Saved entries:
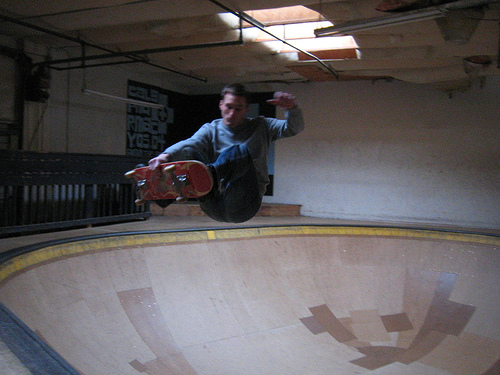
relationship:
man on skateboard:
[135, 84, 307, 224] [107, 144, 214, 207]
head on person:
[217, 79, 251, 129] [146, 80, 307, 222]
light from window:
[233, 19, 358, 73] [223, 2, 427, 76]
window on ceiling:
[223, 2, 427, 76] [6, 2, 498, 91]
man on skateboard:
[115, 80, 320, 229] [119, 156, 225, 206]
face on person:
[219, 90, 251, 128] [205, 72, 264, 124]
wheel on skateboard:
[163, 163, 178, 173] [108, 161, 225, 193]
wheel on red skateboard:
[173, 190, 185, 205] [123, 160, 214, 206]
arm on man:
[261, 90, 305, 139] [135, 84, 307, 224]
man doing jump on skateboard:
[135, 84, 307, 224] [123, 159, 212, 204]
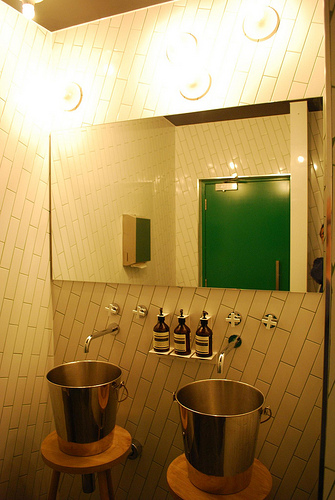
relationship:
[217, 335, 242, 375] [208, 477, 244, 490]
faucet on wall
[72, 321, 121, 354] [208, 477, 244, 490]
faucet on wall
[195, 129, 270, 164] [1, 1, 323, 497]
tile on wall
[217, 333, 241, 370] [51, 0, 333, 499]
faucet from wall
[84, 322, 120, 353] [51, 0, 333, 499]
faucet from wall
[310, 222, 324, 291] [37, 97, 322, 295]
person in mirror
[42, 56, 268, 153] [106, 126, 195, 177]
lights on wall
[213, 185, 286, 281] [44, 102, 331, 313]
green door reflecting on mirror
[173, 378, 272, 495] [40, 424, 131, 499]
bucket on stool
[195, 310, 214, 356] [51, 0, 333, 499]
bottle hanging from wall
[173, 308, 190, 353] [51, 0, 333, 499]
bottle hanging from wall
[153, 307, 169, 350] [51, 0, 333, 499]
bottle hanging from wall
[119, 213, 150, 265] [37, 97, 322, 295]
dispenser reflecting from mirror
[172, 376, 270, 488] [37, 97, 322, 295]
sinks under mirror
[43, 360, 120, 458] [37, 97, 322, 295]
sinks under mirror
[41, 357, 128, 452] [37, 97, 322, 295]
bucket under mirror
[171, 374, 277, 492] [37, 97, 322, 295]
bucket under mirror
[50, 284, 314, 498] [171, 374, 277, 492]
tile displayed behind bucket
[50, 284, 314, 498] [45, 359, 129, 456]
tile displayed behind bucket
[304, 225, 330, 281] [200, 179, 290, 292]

_Directions for this task:_
Copy word for word the lines of the material starting at the line containing "[213, 185, 286, 281] [44, 102, 331, 313]" and ending at the line containing "dispenser reflecting from mirror", including both of those lines.

_Output:_
[213, 185, 286, 281] [44, 102, 331, 313]
green door reflecting on mirror
[173, 378, 272, 495] [40, 424, 131, 499]
bucket on stool
[195, 310, 214, 356] [51, 0, 333, 499]
bottle hanging from wall
[173, 308, 190, 353] [51, 0, 333, 499]
bottle hanging from wall
[153, 307, 169, 350] [51, 0, 333, 499]
bottle hanging from wall
[119, 213, 150, 265] [37, 97, 322, 295]
dispenser reflecting from mirror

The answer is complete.